Mountain, Table, Anchors, Navel by Arp

I’ll tell you a little story from my school days.

I had one teacher that I loved, Mrs. Palmgren, my art teacher. When I was in first grade she had us making collages and when she handed out the paste she said, “If you eat the paste you don’t get any more.” I ran out of paste and was afraid to ask for more so I cried. She asked me why I was crying and I said I need more paste. She said stop crying, I’ll give you more. Then I thought she was the nicest person I ever met! She stopped teaching elementary school art and I thought I’d never see her again but when I got to high school she was there! She was the only adult that seemed to understand me and showed me a lot of things of great interest in art.

When I was a senior she arranged a field trip to MOMA! It’s a 4 hour bus trip from Ephrata, PA. to NY.

As we walked through MOMA it was so much to take in! When we got into the gallery that had Mountains Table Anchors Navel and I saw this I cracked up! I mean I couldn’t stop laughing! The other kids were laughing too but they were mostly laughing because I was laughing. It was the funniest thing I ever saw! And so totally unexpected in an art museum! Not that I’d ever been in a real art museum before. I was so wound up by this that I was acting up all the way home! It was the most fun I had as a kid! My parents would never have taken me to NY.

I thought the teachers were probably arguing about me in their lounge because I was a real bad truant. I thought Mrs. Palmgren probably defended me. I had a real bully of a home ec. teacher, Mrs. Lentz. She picked on me and other girls in other classes. Back then, some teachers were real bullies and got away with it. Some of the teachers didn’t like me because I skipped their classes. I bet Mrs. Palmgren asked Mrs. Lentz, do you get modern art? Mrs. Lentz would have said no. Well, I get it. It’s a joke!

Then once when I was in class they sprung an IQ test on all of us. The whole senior class had to take it and I couldn’t just walk out. Those nosy b—–s wanted to find out if I really am a genius like Mrs. Palmgren said I was. I don’t know what my IQ is and I’m not interested in taking another test. I don’t have much of an ego for an artist, but I thought they made us take the test because they had me tracked with the non college bound students and I hated school.

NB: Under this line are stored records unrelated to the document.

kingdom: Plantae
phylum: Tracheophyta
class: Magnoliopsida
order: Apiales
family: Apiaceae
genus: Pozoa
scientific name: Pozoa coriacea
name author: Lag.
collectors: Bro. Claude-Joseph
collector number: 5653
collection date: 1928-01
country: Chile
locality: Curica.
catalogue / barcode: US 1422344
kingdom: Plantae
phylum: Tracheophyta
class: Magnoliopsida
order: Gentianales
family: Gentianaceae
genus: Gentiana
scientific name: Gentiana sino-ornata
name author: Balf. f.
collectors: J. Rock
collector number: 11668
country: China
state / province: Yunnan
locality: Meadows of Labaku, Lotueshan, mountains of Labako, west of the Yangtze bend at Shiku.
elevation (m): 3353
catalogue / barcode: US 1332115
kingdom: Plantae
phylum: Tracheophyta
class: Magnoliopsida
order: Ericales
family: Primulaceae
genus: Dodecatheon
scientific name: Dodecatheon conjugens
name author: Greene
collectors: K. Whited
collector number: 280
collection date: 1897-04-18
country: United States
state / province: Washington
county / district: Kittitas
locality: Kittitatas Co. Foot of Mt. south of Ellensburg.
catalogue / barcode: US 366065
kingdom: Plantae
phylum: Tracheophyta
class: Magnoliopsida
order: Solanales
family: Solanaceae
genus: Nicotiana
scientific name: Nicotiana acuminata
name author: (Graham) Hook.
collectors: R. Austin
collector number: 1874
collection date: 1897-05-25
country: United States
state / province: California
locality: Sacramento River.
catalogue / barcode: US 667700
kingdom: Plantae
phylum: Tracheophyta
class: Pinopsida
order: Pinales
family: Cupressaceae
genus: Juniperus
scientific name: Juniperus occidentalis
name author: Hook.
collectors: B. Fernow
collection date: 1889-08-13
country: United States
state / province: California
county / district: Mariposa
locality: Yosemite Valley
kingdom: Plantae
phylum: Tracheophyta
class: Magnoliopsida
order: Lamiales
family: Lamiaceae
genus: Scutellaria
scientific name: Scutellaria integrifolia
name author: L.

That’s how it is for a lot of young artists. The system fails them.

12 thoughts on “Mountain, Table, Anchors, Navel by Arp”

    1. That’s a weird coincidence with two of our bullies being home ec. teachers! Yeah, a kid might think there’s something wrong with them but it’s not the kid. And you don’t figure it out until it’s too late!

      Liked by 1 person

  1. Similar stories in my life too! I hated school! I used to ditch a lot in senior year. I had an art teacher in my senior year who inspired me to continue studying art and made going to school bearable. I ended up going to college to get a degree in art, which I did…but now that I look back, it was a joke. A complete waste of time and money. The art professors were crazy!
    My mother never thought art was a good thing to spend ones time on and used to tell her friends that I was taking “craft classes” in college. She always said I should get a real job at the power company or the phone company! No one in my life ever supported my artistic journey. I love hearing your stories Chris and finding out I’m not alone in these experiences.

    Liked by 2 people

    1. OMG! Just like the PA Dutch with that attitude toward art! I’m glad to find artists with similar experiences. It made me mad but then I thought, hell, I can’t do anything about it. If art is only a nice hobby who cares what else I do. I’ll be bad. that’s what they expect I guess.

      Liked by 1 person

  2. Coming from almost nothing, i find school fun and great place to make friends. How can learning math and Writing failed us? Art class was pretty much do whatever comes out…however much energy and curiosity we are willing to expend.

    Liked by 1 person

    1. Writing was fun for me too but not math. I didn’t spend the energy on it. I lost interest after geometry. I had a few friends but not a lot. I talk to one friend from high school occasionally. I felt like I got out of jail when I graduated!

      Liked by 1 person

      1. lol…you are funny. I think from grade 8 to grad, i missed 1 day of school and i cant remember why. Granted not if most friends made back then are rarely kept in contact and some proved to be a hinder on life but nevertheless, each day was new and exciting with hundreds of faces to see and interact with.